DIRECTIONS FOR THIS TASK =>
Find each line in the records below that contains the word "using", and copy it out.

Collected data
● ● ● ● ●

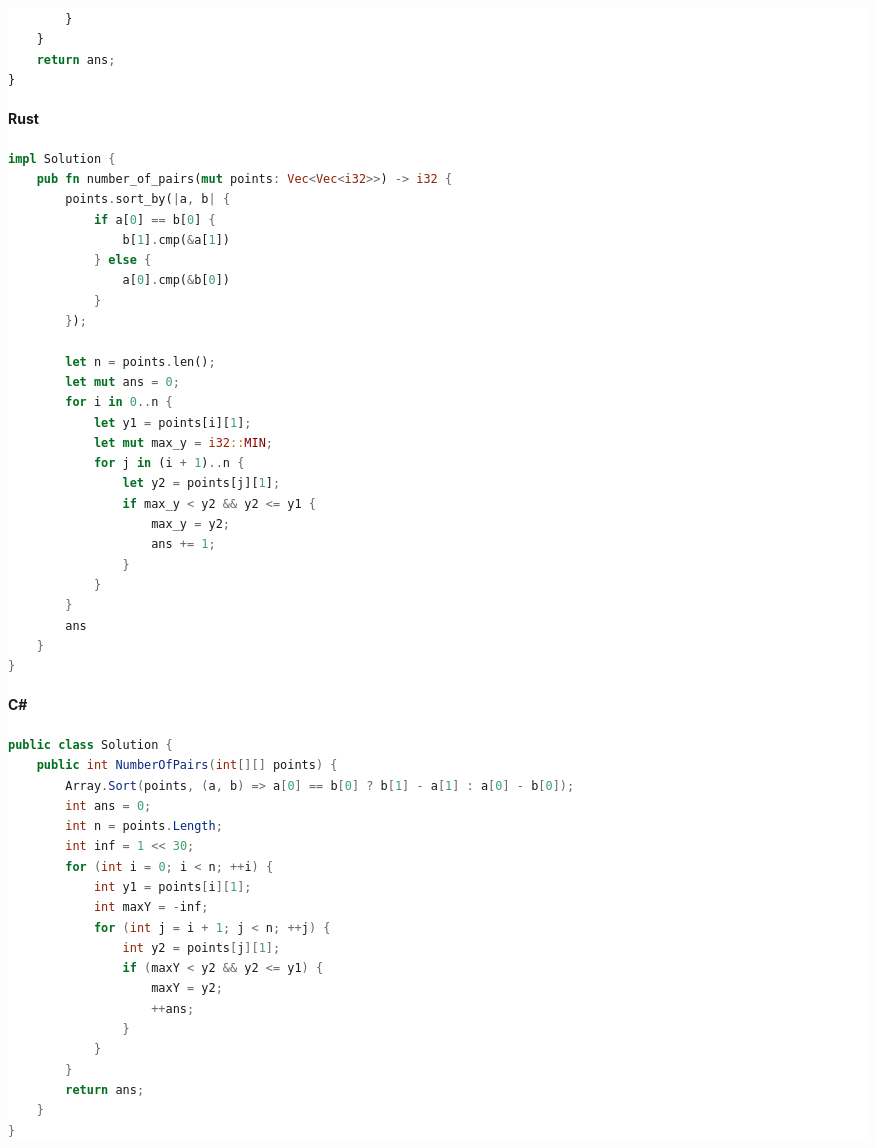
 ```ts
        }
    }
    return ans;
}
```

#### Rust

```rust
impl Solution {
    pub fn number_of_pairs(mut points: Vec<Vec<i32>>) -> i32 {
        points.sort_by(|a, b| {
            if a[0] == b[0] {
                b[1].cmp(&a[1])
            } else {
                a[0].cmp(&b[0])
            }
        });

        let n = points.len();
        let mut ans = 0;
        for i in 0..n {
            let y1 = points[i][1];
            let mut max_y = i32::MIN;
            for j in (i + 1)..n {
                let y2 = points[j][1];
                if max_y < y2 && y2 <= y1 {
                    max_y = y2;
                    ans += 1;
                }
            }
        }
        ans
    }
}
```

#### C#

```cs
public class Solution {
    public int NumberOfPairs(int[][] points) {
        Array.Sort(points, (a, b) => a[0] == b[0] ? b[1] - a[1] : a[0] - b[0]);
        int ans = 0;
        int n = points.Length;
        int inf = 1 << 30;
        for (int i = 0; i < n; ++i) {
            int y1 = points[i][1];
            int maxY = -inf;
            for (int j = i + 1; j < n; ++j) {
                int y2 = points[j][1];
                if (maxY < y2 && y2 <= y1) {
                    maxY = y2;
                    ++ans;
                }
            }
        }
        return ans;
    }
}
```






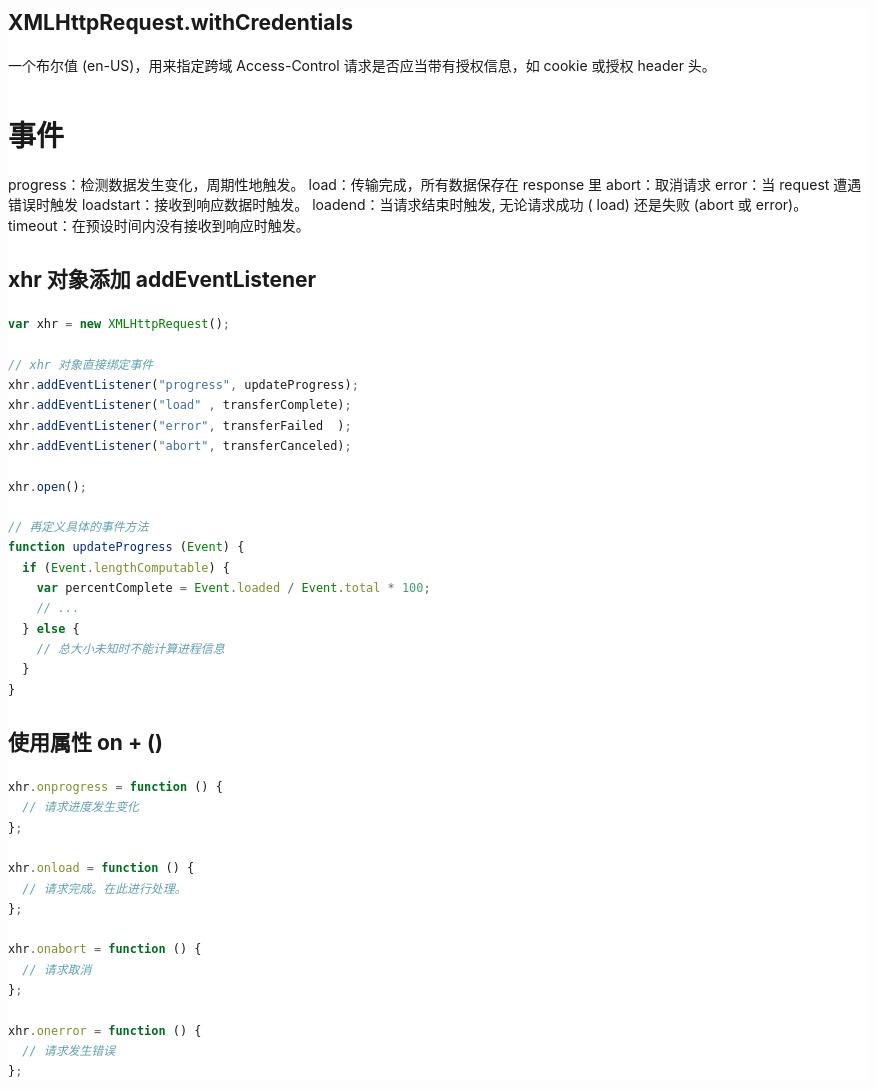 ## XMLHttpRequest.withCredentials

一个布尔值 (en-US)，用来指定跨域 Access-Control 请求是否应当带有授权信息，如 cookie 或授权 header 头。

# 事件

progress：检测数据发生变化，周期性地触发。
load：传输完成，所有数据保存在 response 里
abort：取消请求
error：当 request 遭遇错误时触发
loadstart：接收到响应数据时触发。
loadend：当请求结束时触发, 无论请求成功 ( load) 还是失败 (abort 或 error)。
timeout：在预设时间内没有接收到响应时触发。

## xhr 对象添加 addEventListener 

```js
var xhr = new XMLHttpRequest();

// xhr 对象直接绑定事件
xhr.addEventListener("progress", updateProgress);
xhr.addEventListener("load" , transferComplete);
xhr.addEventListener("error", transferFailed  );
xhr.addEventListener("abort", transferCanceled);

xhr.open();

// 再定义具体的事件方法
function updateProgress (Event) {
  if (Event.lengthComputable) {
    var percentComplete = Event.loaded / Event.total * 100;
    // ...
  } else {
    // 总大小未知时不能计算进程信息
  }
}
```

## 使用属性 on + ()

```js
xhr.onprogress = function () {
  // 请求进度发生变化
};

xhr.onload = function () {
  // 请求完成。在此进行处理。
};

xhr.onabort = function () {
  // 请求取消
};

xhr.onerror = function () {
  // 请求发生错误
};
```
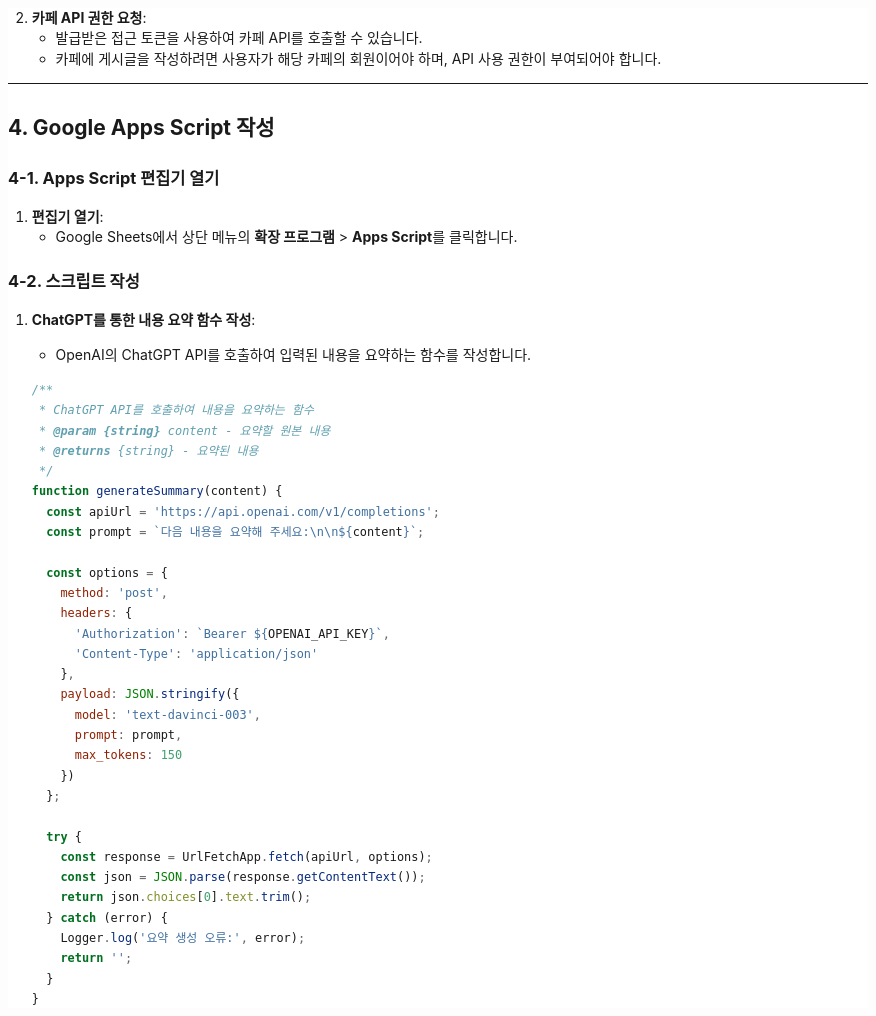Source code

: 2. **카페 API 권한 요청**:
   - 발급받은 접근 토큰을 사용하여 카페 API를 호출할 수 있습니다.
   - 카페에 게시글을 작성하려면 사용자가 해당 카페의 회원이어야 하며, API 사용 권한이 부여되어야 합니다.

---

## **4. Google Apps Script 작성**

### **4-1. Apps Script 편집기 열기**

1. **편집기 열기**:
   - Google Sheets에서 상단 메뉴의 **확장 프로그램** > **Apps Script**를 클릭합니다.

### **4-2. 스크립트 작성**

1. **ChatGPT를 통한 내용 요약 함수 작성**:
   - OpenAI의 ChatGPT API를 호출하여 입력된 내용을 요약하는 함수를 작성합니다.

   ```javascript
   /**
    * ChatGPT API를 호출하여 내용을 요약하는 함수
    * @param {string} content - 요약할 원본 내용
    * @returns {string} - 요약된 내용
    */
   function generateSummary(content) {
     const apiUrl = 'https://api.openai.com/v1/completions';
     const prompt = `다음 내용을 요약해 주세요:\n\n${content}`;

     const options = {
       method: 'post',
       headers: {
         'Authorization': `Bearer ${OPENAI_API_KEY}`,
         'Content-Type': 'application/json'
       },
       payload: JSON.stringify({
         model: 'text-davinci-003',
         prompt: prompt,
         max_tokens: 150
       })
     };

     try {
       const response = UrlFetchApp.fetch(apiUrl, options);
       const json = JSON.parse(response.getContentText());
       return json.choices[0].text.trim();
     } catch (error) {
       Logger.log('요약 생성 오류:', error);
       return '';
     }
   }
   ```
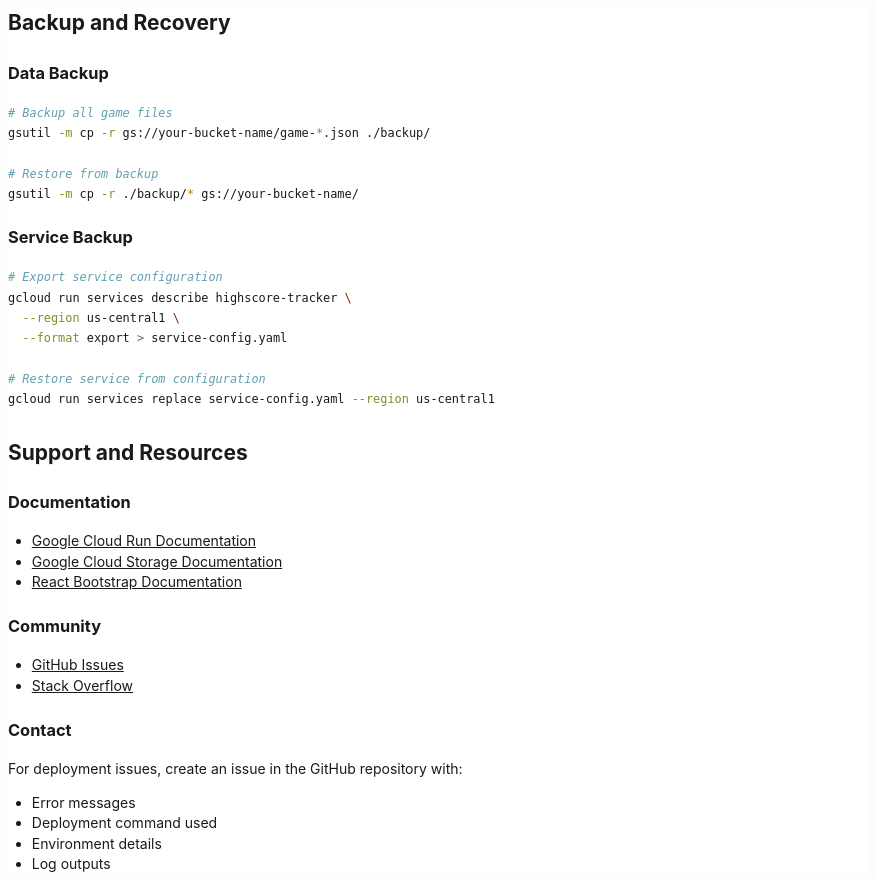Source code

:## Backup and Recovery

### Data Backup
```bash
# Backup all game files
gsutil -m cp -r gs://your-bucket-name/game-*.json ./backup/

# Restore from backup
gsutil -m cp -r ./backup/* gs://your-bucket-name/
```

### Service Backup
```bash
# Export service configuration
gcloud run services describe highscore-tracker \
  --region us-central1 \
  --format export > service-config.yaml

# Restore service from configuration
gcloud run services replace service-config.yaml --region us-central1
```

## Support and Resources

### Documentation
- [Google Cloud Run Documentation](https://cloud.google.com/run/docs)
- [Google Cloud Storage Documentation](https://cloud.google.com/storage/docs)
- [React Bootstrap Documentation](https://react-bootstrap.github.io/)

### Community
- [GitHub Issues](https://github.com/your-repo/issues)
- [Stack Overflow](https://stackoverflow.com/questions/tagged/google-cloud-run)

### Contact
For deployment issues, create an issue in the GitHub repository with:
- Error messages
- Deployment command used
- Environment details
- Log outputs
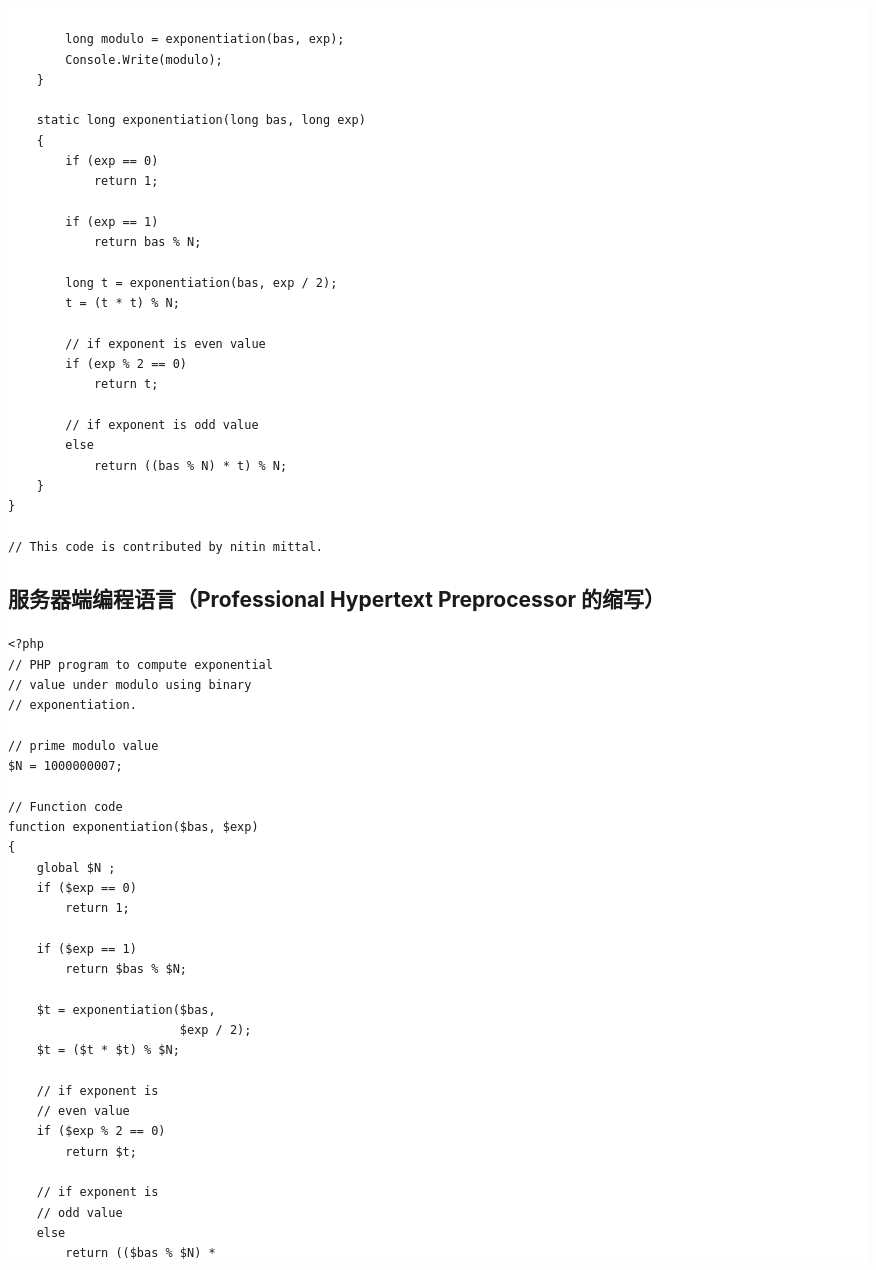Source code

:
```

        long modulo = exponentiation(bas, exp);
        Console.Write(modulo);
    }

    static long exponentiation(long bas, long exp)
    {
        if (exp == 0)
            return 1;

        if (exp == 1)
            return bas % N;

        long t = exponentiation(bas, exp / 2);
        t = (t * t) % N;

        // if exponent is even value
        if (exp % 2 == 0)
            return t;

        // if exponent is odd value
        else
            return ((bas % N) * t) % N;
    }
}

// This code is contributed by nitin mittal.
```

## 服务器端编程语言（Professional Hypertext Preprocessor 的缩写）

```
<?php
// PHP program to compute exponential
// value under modulo using binary 
// exponentiation.

// prime modulo value
$N = 1000000007;

// Function code 
function exponentiation($bas, $exp)
{
    global $N ;
    if ($exp == 0)
        return 1;

    if ($exp == 1)
        return $bas % $N;

    $t = exponentiation($bas, 
                        $exp / 2);
    $t = ($t * $t) % $N;

    // if exponent is
    // even value
    if ($exp % 2 == 0)
        return $t;

    // if exponent is
    // odd value
    else
        return (($bas % $N) *
```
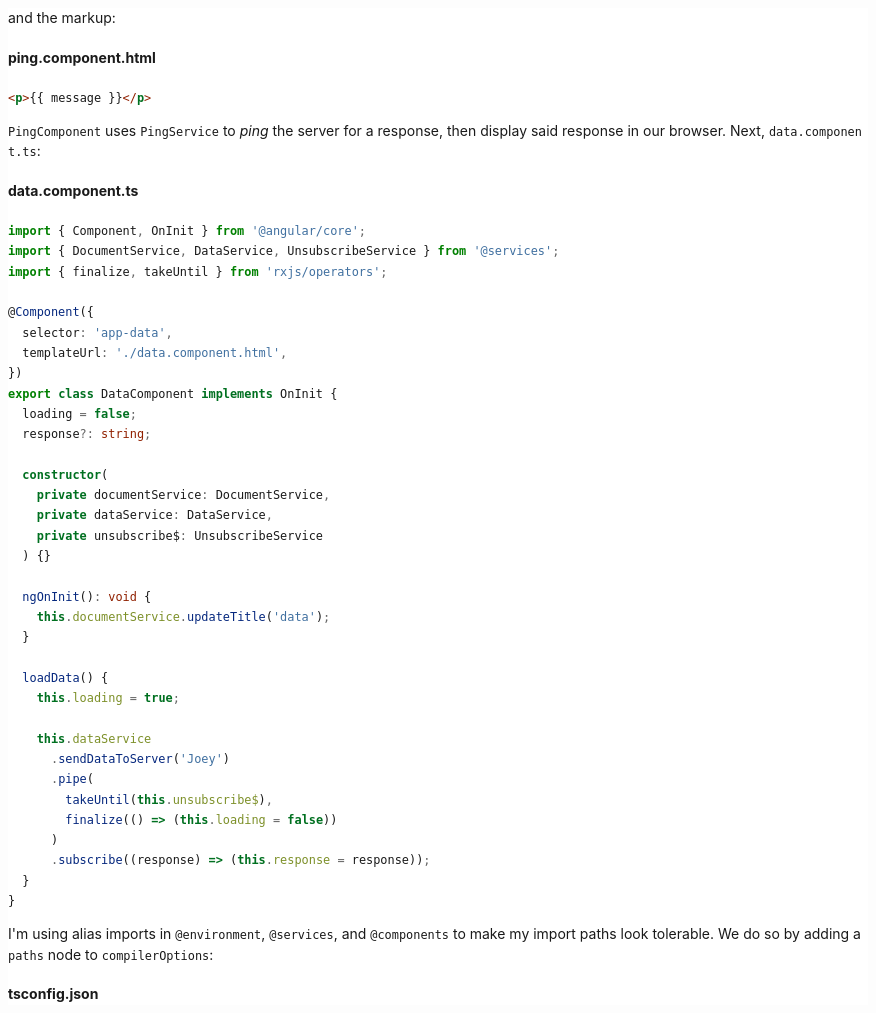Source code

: and the markup:

#### ping.component.html

```html
<p>{{ message }}</p>
```

`PingComponent` uses `PingService` to _ping_ the server for a response, then display said response in our browser. Next, `data.component.ts`:

#### data.component.ts

```ts
import { Component, OnInit } from '@angular/core';
import { DocumentService, DataService, UnsubscribeService } from '@services';
import { finalize, takeUntil } from 'rxjs/operators';

@Component({
  selector: 'app-data',
  templateUrl: './data.component.html',
})
export class DataComponent implements OnInit {
  loading = false;
  response?: string;

  constructor(
    private documentService: DocumentService,
    private dataService: DataService,
    private unsubscribe$: UnsubscribeService
  ) {}

  ngOnInit(): void {
    this.documentService.updateTitle('data');
  }

  loadData() {
    this.loading = true;

    this.dataService
      .sendDataToServer('Joey')
      .pipe(
        takeUntil(this.unsubscribe$),
        finalize(() => (this.loading = false))
      )
      .subscribe((response) => (this.response = response));
  }
}
```

I'm using alias imports in `@environment`, `@services`, and `@components` to make my import paths look tolerable. We do so by adding a `paths` node to `compilerOptions`:

#### tsconfig.json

● ● ● ● ●

ANSWER SECTION =>
// value under modulo using binary 
I'm using alias imports in `@environment`, `@services`, and `@components` to make my import paths look tolerable. We do so by adding a `paths` node to `compilerOptions`:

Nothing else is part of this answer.